Your objective —
List every image credit given in the flash floods article below.

Document excerpt —
____
Flooding in Zion National Park
Why are flash floods so dangerous? We explain a common desert danger and explain what a flash flood looks like (Image credit: John Elk III)

When you’re hiking in the desert, you’re typically focused on staying hydrated and making sure you're carrying enough water, but occasionally you end up with too much water and find yourself facing a different type of danger altogether. Flash floods are a major hazard when you’re canyoneering or hiking and camping in the desert, but why are flash floods so dangerous?

Hikers get stranded by flash floods in desert areas and canyons every year, with the most deadly instance on record being the fatal 2015 flood in Zion National Park’s Keyhole Canyon which tragically claimed seven hiker’s lives. Though serious, flash floods shouldn’t stop you from getting out in your hiking boots and this article isn’t intended to scare you. Instead, we take a look at this common desert danger and explain what a flash flood looks like, so you know how to avoid one and what to do if you miscalculate and find yourself in rapidly rising waters.  

What are flash floods? 

A flooded slot canyon

In deserts of the southwest, the landscape is characterized by deep, narrow canyons and dry river and lake beds that can quickly fill with many feet of water (Image credit: Cavan Images)

Flash floods are sudden, rapid floods that take place in low lying areas like river basins and canyons when the underlying ground is unable to cope with the amount of rainfall. Typically when it rains, the ground absorbs the moisture and it moves downhill with gravity, towards the nearest river or stream which is able to carry a bit more water towards the sea. 

In urban areas, flash floods may occur with prolonged, heavy rainfall when the hard, concrete roads are unable to absorb the precipitation quickly enough and perhaps a nearby river bursts its banks, but in the desert, flash floods are a different kettle of fish altogether.

Why do flash floods occur in deserts? 

A storm in the desert

The top layer of desert soil is usually sun parched and loose due to high winds and the scarcity of vegetation which makes it prone to flooding with just a little rain (Image credit: John M Lund Photography Inc)

It might seem surprising that flash floods are a risk in the desert since by nature, a desert is dry. So how do flash floods happen in the desert? 

It’s mainly the quality of the underlying ground in the desert that causes the problem. The top layer of desert soil is usually sun-parched and loose due to high winds and the scarcity of vegetation which stabilizes the soil through its root system. If even a little rain comes, the ground is unable to cope with it. As an example, Death Valley only receives about four inches of rainfall per year, but has been known to flood extensively.
____
Data section —
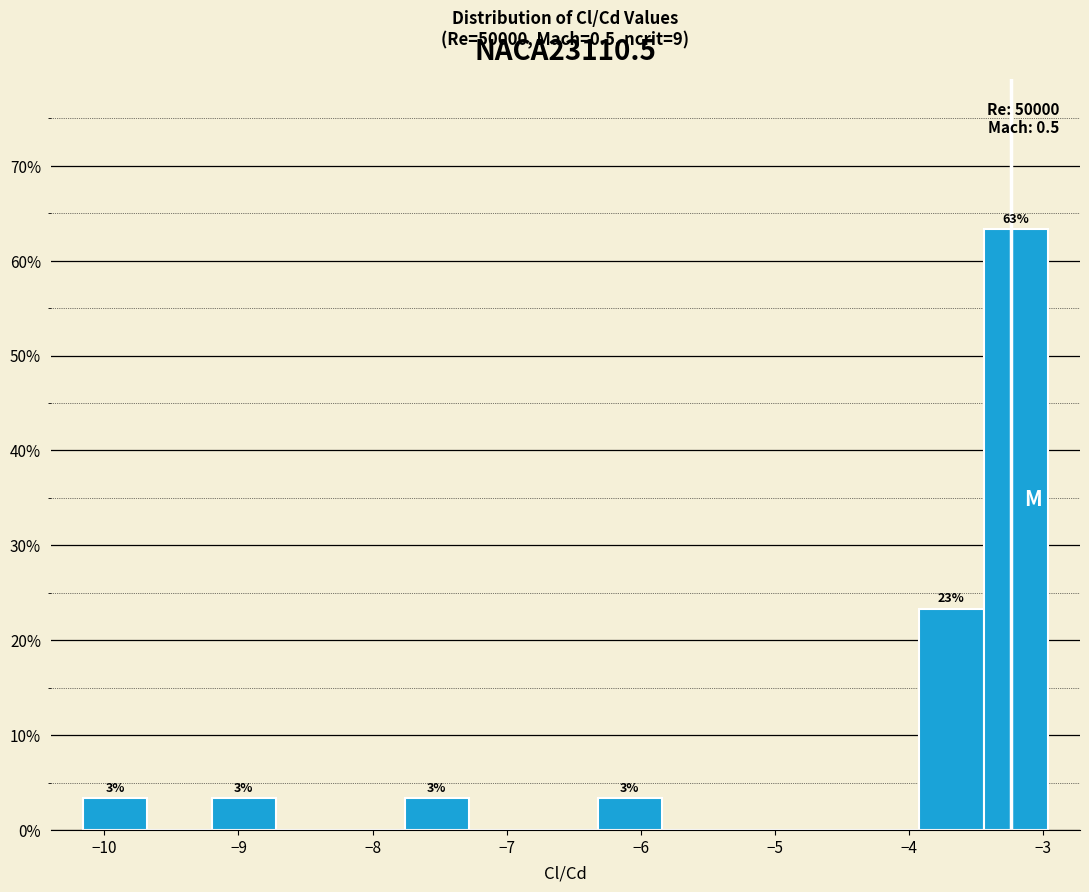

Over which range of the x-axis is the bar tallest?

-3.4 to -3.0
____
Written answer —
John Elk III; Cavan Images; John M Lund Photography Inc